The segue this time is “daughter,” as we move to Elizabeth Little’s clever debut mystery, Dear Daughter. And what a debut it is, featuring a narrator/protagonist with one of the cheekiest voices in recent memory. After 10 years, Janie Jenkins has just been released from prison on a technicality, where she was serving time for a murder she didn’t commit—as far as she can remember. What she does know is that she was covered in her mother’s blood at the crime scene, and that her mother’s fingernails yielded DNA that was a good match for Janie’s. But there were some irregularities to the investigation, enough that a good lawyer could pry her loose from the slammer and allow her to launch the investigation that she hopes will clear her name: “I mean, come on, you didn’t really think I was just going to disappear, did you? . . . That maybe I would find a distant island, a plastic surgeon, a white ceramic half mask and a Punjab lasso? Get real.” Nope; instead she will go to South Dakota, to an isolated little town at the back end of nowhere, wherein lie the beginnings of a story she cannot begin to imagine. This is a killer debut, in every sense of the word!
TOP PICK IN MYSTERY
I’m not the first—and I certainly won’t be the last—to compare Charles Cumming’s novels to those of the espionage genre masters: John le Carré; Len Deighton; Alan Furst. In Cumming’s latest, A Colder War, sidelined spy Tom Kell is summoned back into the fray after his friend and co-worker Paul Wallinger, Istanbul branch head of the U.K. spy agency MI6, dies in the mysterious crash of a rented private airplane. Mechanical issue, pilot error, suicide, sabotage? All options are on the table as Kell arrives in the Greek island of Chios, the embarkation point of Wallinger’s fateful final flight. But in short order, evidence mounts that an enemy mole is in place as details surface about a trio of unfortunate events concerning individuals recently recruited by Western intelligence.

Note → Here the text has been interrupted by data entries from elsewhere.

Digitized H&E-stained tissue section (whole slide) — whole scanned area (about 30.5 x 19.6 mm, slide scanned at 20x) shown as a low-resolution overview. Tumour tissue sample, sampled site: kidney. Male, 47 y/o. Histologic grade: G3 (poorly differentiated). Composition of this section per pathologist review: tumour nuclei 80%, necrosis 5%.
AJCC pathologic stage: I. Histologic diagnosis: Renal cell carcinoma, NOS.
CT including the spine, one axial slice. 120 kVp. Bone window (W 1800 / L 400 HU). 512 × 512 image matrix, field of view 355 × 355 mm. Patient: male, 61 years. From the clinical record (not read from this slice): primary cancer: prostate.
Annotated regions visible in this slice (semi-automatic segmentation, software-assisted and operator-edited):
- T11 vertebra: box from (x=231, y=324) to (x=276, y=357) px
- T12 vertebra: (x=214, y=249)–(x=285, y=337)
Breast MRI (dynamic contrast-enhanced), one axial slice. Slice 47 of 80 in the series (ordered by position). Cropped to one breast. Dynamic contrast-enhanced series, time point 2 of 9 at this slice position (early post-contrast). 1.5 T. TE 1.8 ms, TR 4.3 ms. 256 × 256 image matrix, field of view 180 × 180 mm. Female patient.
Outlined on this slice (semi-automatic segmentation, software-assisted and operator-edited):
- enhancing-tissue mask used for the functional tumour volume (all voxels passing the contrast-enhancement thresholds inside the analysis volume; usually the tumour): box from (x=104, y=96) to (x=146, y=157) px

On another front, a pair of romances add a human dimension to the narrative. The first, featuring Kell and Wallinger’s daughter Rachel, is an intense and problematic affair from the get-go. The second and altogether more poignant involves Kell’s boss, Amanda Levene, now head of MI6. Unbeknown to everyone but a select few, Levene and Wallinger were longtime lovers, and she wants badly to bring his murderer, if indeed there is a murderer, to justice. In my review of the previous Tom Kell novel, A Foreign Country, I wrote, “Extraneous details, character motivations, lush backstory . . . ah, who needs ’em? But if you’re looking for a spy novel par excellence, look no further.” Two years on, I stand by that assertion.